"""

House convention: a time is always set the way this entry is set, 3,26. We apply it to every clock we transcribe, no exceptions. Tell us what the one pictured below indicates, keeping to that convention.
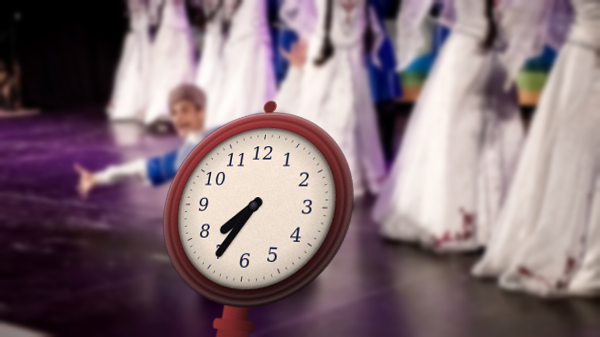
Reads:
7,35
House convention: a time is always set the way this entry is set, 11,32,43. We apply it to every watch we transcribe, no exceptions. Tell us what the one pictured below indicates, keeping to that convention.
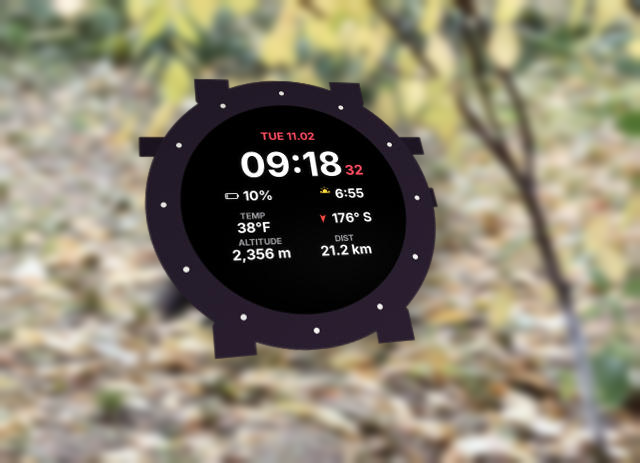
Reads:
9,18,32
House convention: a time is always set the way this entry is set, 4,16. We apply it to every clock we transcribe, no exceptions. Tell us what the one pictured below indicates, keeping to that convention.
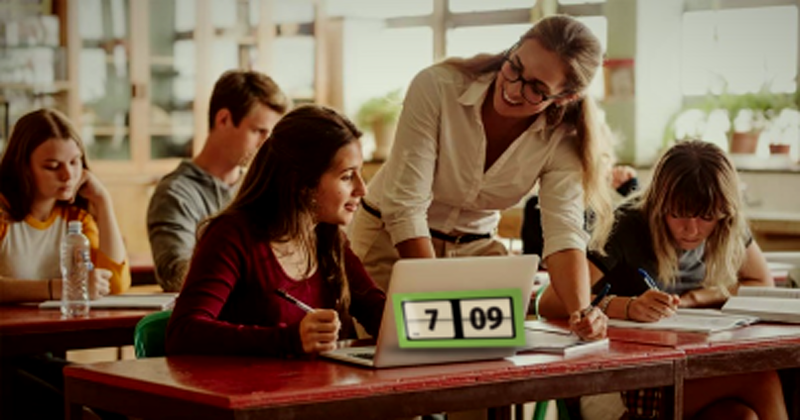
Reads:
7,09
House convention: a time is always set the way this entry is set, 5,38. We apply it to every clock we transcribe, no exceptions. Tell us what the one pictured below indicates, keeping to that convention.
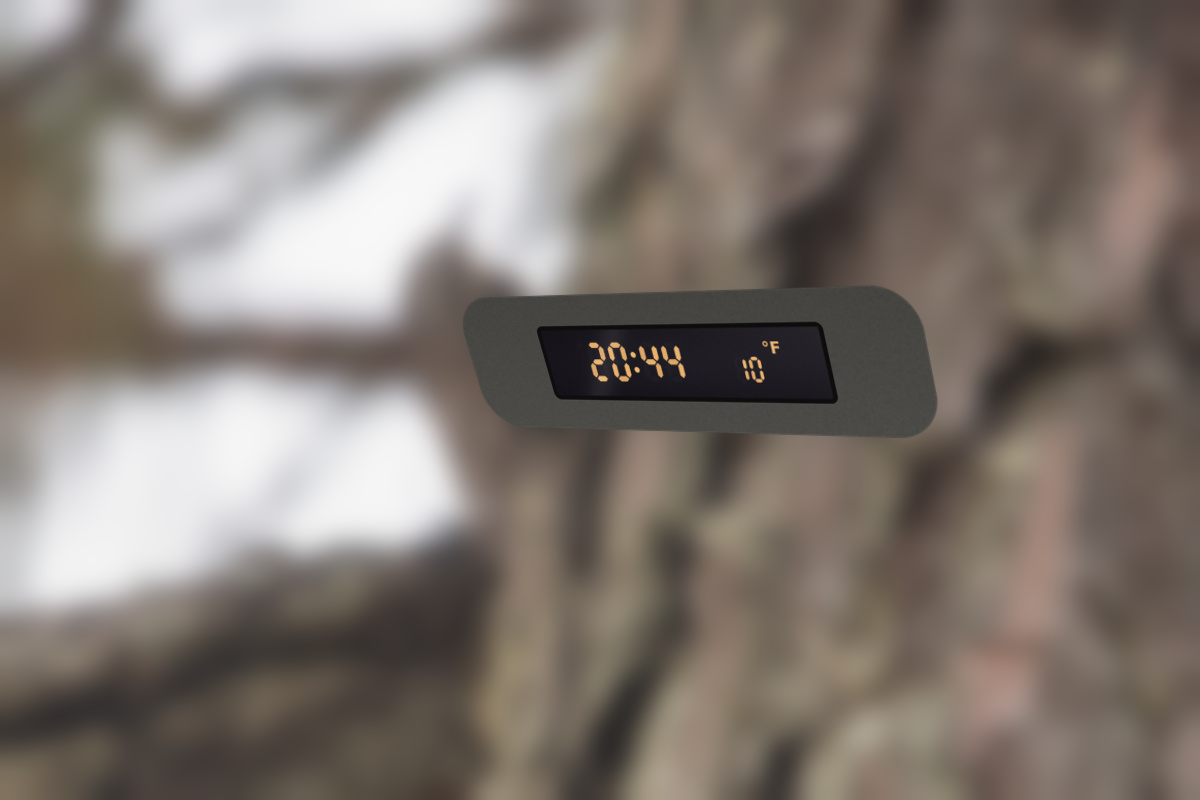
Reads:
20,44
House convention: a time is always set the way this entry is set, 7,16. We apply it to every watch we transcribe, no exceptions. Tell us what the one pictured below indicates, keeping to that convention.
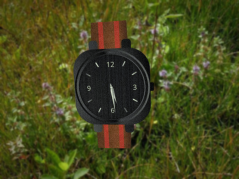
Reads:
5,29
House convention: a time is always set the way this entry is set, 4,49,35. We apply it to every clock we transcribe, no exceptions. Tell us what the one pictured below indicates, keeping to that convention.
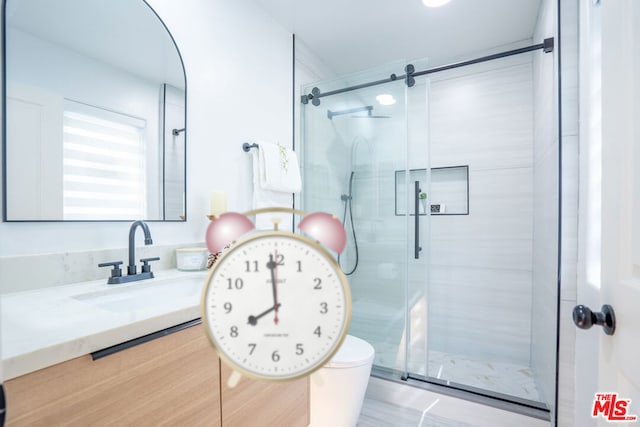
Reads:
7,59,00
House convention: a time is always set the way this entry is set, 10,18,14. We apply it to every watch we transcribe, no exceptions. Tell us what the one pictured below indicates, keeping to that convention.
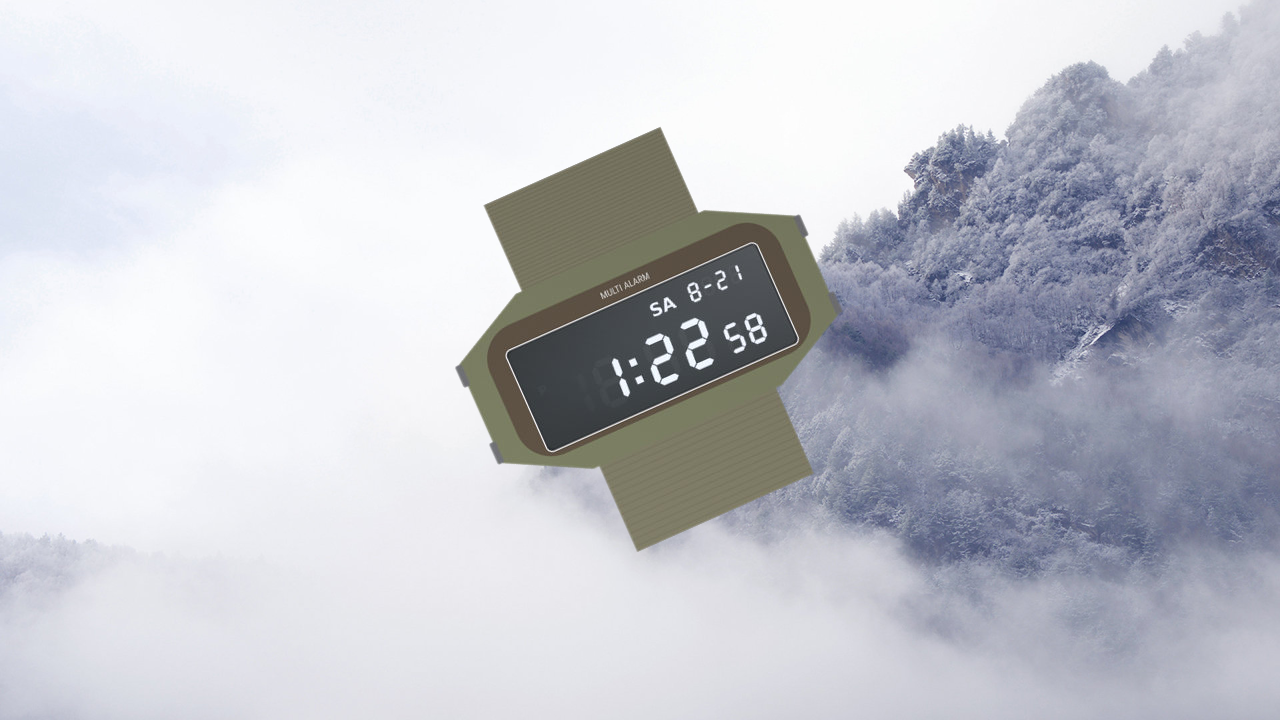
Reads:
1,22,58
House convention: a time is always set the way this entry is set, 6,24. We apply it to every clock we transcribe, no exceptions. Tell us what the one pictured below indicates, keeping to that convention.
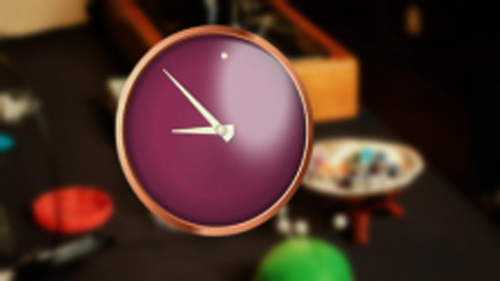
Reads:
8,52
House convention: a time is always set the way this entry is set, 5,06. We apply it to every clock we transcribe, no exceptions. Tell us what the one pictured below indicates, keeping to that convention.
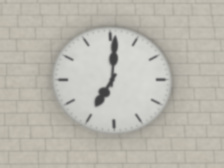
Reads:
7,01
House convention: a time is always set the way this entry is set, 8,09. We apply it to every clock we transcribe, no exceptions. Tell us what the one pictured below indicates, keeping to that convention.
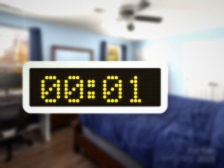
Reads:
0,01
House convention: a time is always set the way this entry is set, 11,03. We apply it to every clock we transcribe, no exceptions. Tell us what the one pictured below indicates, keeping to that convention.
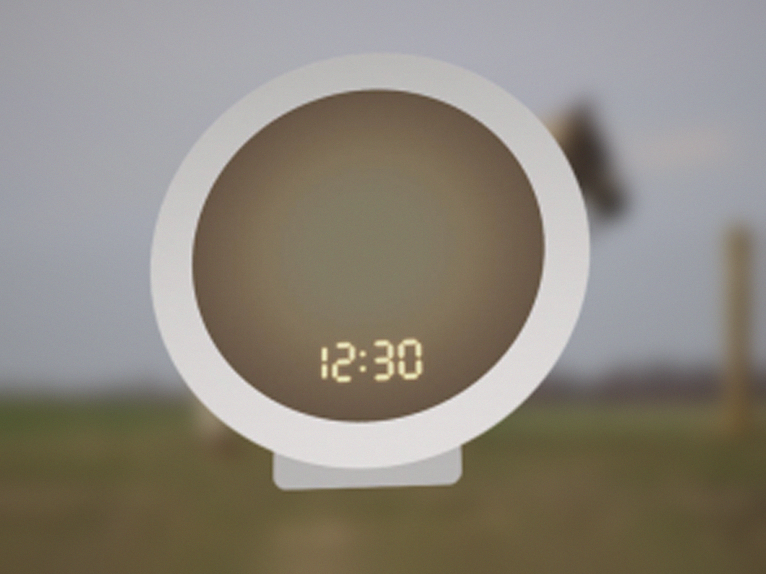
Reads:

"""

Give every line of the records above as a JSON list of strings, one string per line, with blank lines omitted. Leave the pictures out.

### Written solution
[
  "House convention: a time is always set the way this entry is set, 3,26. We apply it to every clock we transcribe, no exceptions. Tell us what the one pictured below indicates, keeping to that convention.",
  "Reads:",
  "7,35",
  "House convention: a time is always set the way this entry is set, 11,32,43. We apply it to every watch we transcribe, no exceptions. Tell us what the one pictured below indicates, keeping to that convention.",
  "Reads:",
  "9,18,32",
  "House convention: a time is always set the way this entry is set, 4,16. We apply it to every clock we transcribe, no exceptions. Tell us what the one pictured below indicates, keeping to that convention.",
  "Reads:",
  "7,09",
  "House convention: a time is always set the way this entry is set, 5,38. We apply it to every clock we transcribe, no exceptions. Tell us what the one pictured below indicates, keeping to that convention.",
  "Reads:",
  "20,44",
  "House convention: a time is always set the way this entry is set, 7,16. We apply it to every watch we transcribe, no exceptions. Tell us what the one pictured below indicates, keeping to that convention.",
  "Reads:",
  "5,29",
  "House convention: a time is always set the way this entry is set, 4,49,35. We apply it to every clock we transcribe, no exceptions. Tell us what the one pictured below indicates, keeping to that convention.",
  "Reads:",
  "7,59,00",
  "House convention: a time is always set the way this entry is set, 10,18,14. We apply it to every watch we transcribe, no exceptions. Tell us what the one pictured below indicates, keeping to that convention.",
  "Reads:",
  "1,22,58",
  "House convention: a time is always set the way this entry is set, 6,24. We apply it to every clock we transcribe, no exceptions. Tell us what the one pictured below indicates, keeping to that convention.",
  "Reads:",
  "8,52",
  "House convention: a time is always set the way this entry is set, 5,06. We apply it to every clock we transcribe, no exceptions. Tell us what the one pictured below indicates, keeping to that convention.",
  "Reads:",
  "7,01",
  "House convention: a time is always set the way this entry is set, 8,09. We apply it to every clock we transcribe, no exceptions. Tell us what the one pictured below indicates, keeping to that convention.",
  "Reads:",
  "0,01",
  "House convention: a time is always set the way this entry is set, 11,03. We apply it to every clock we transcribe, no exceptions. Tell us what the one pictured below indicates, keeping to that convention.",
  "Reads:"
]